Afterwards, though, he did spectacularly well with lots of flocks and crops. His success ignited the envy of the Philistines, and out of spite, the Philistines filled up all of his father’s old wells with dirt. It’s as if the enemy was filling in the very “footprints” of Abraham where he possessed the Promised Land by faith. And Isaac, in the face of opposition, had a choice not unlike you and I do.

Here’s the deal. Nothing brings us full-circle like becoming mothers. Suddenly we are walking in the footprints of our parents. If they were great parents, we find big shoes to fill. If they were not so great, we desperately try not to fall into the pits, instead of wells, they sometimes dug. Regardless, we are back in old territory where we must choose to make a new life and look for life-sustaining water.

In fact, I’ve found it’s impossible to really start anything new without first dealing with what’s already there. For Isaac, it was the wells his father dug and that were now systematically being plugged up by the Philistines. The king even told him he’d be better off not confronting the problem: “Move away from us; you have become too powerful for us.” (26:16) And so Isaac moved to another section in the same country, perhaps hoping to keep the peace, and just as before, “Isaac reopened the wells that had been dug in the time of his father Abraham.” Gen 26:18a

But there comes a time when keeping the peace isn’t enough and running away isn’t an option.
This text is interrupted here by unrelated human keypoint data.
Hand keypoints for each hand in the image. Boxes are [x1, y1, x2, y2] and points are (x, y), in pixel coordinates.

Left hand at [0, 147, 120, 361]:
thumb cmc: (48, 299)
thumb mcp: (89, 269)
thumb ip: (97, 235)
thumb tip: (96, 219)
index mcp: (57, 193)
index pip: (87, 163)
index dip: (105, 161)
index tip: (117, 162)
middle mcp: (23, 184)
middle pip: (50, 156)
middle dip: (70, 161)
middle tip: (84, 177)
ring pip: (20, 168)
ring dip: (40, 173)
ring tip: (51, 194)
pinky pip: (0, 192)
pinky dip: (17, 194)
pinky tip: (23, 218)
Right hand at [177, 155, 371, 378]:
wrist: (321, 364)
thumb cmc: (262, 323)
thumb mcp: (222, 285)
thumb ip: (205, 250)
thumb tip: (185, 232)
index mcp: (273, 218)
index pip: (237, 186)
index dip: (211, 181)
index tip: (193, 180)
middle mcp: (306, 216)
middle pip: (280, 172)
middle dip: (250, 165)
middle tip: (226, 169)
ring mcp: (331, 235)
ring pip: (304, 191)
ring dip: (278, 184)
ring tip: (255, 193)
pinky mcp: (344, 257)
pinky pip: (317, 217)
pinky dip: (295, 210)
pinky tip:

Even in the new area, Isaac again came into constant contention over his inheritance. And it WAS his inheritance. God had not only promised this land to Abraham but also to Isaac (Gen 26:2-6); however, Isaac had to choose to keep acting on that belief.

Sometimes we, too, have to go back to survey and reclaim old territory and even though it already is our promised inheritance. That dream from our youth. That first glimpse of God’s plan for our lives. That legacy of faith, no matter how large or small, that our parents left us. There is a need for perseverance in the midst of contention while this is happening, the kind of perseverance that says, “I will hold fast to what God began in me and my family.”DSC02258

Sometimes we also have to deal with dirt in our wells, whether it’s a sense of failure, a past of neglect or abuse, or just the daily grind causing resentment because we thought things would be different. We cannot run away but instead must let those things come into His light for healing and release.

And sometimes, after we’ve dealt with the past and moved past the dirt, we find something new.  We move on to dig completely new wells. More on that in the next post.

Lord, You are the God of my forefathers, but You are also my God and my Savior. You swore to be a friend to Abraham and his descendants forever and that includes me, his spiritual child in the faith. You have shown me that I am Your friend—not just Your servant, but Your friend. Therefore, I have access to the mind of Christ and the plans You have made for me. I praise you, O Holy One, and I trust you during this season of well-digging.